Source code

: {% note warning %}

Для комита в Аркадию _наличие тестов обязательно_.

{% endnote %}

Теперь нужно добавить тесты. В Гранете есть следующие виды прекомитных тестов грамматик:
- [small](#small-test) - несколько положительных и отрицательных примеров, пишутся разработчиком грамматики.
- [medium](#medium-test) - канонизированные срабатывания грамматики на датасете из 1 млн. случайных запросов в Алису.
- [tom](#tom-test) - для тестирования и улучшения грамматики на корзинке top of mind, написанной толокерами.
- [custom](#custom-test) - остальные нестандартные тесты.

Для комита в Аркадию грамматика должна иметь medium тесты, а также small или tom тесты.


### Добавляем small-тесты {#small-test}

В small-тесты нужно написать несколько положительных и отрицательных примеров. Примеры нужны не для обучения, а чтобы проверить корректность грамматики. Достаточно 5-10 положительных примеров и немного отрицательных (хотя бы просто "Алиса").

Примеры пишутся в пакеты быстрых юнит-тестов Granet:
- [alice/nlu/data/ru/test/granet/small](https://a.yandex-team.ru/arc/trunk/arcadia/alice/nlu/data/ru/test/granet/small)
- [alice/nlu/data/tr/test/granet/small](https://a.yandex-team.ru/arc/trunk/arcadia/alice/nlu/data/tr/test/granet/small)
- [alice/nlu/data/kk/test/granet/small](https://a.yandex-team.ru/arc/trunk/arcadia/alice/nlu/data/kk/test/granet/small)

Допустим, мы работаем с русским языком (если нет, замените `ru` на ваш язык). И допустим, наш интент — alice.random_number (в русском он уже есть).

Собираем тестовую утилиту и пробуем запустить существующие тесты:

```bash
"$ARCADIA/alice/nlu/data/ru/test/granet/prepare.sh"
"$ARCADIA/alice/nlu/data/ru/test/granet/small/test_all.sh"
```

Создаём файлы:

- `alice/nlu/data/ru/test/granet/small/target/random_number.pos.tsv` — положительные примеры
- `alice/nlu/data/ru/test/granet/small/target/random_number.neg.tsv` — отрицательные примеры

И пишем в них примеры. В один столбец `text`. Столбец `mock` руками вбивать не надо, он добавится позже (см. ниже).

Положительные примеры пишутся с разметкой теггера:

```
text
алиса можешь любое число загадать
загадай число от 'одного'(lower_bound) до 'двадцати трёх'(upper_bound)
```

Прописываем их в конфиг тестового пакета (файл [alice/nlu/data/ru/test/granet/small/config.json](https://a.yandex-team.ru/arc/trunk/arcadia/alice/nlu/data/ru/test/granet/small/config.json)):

» Instructions to follow:
If a line above holds the string "target", copy it out.

» Answer box:
- `alice/nlu/data/ru/test/granet/small/target/random_number.pos.tsv` — положительные примеры
- `alice/nlu/data/ru/test/granet/small/target/random_number.neg.tsv` — отрицательные примеры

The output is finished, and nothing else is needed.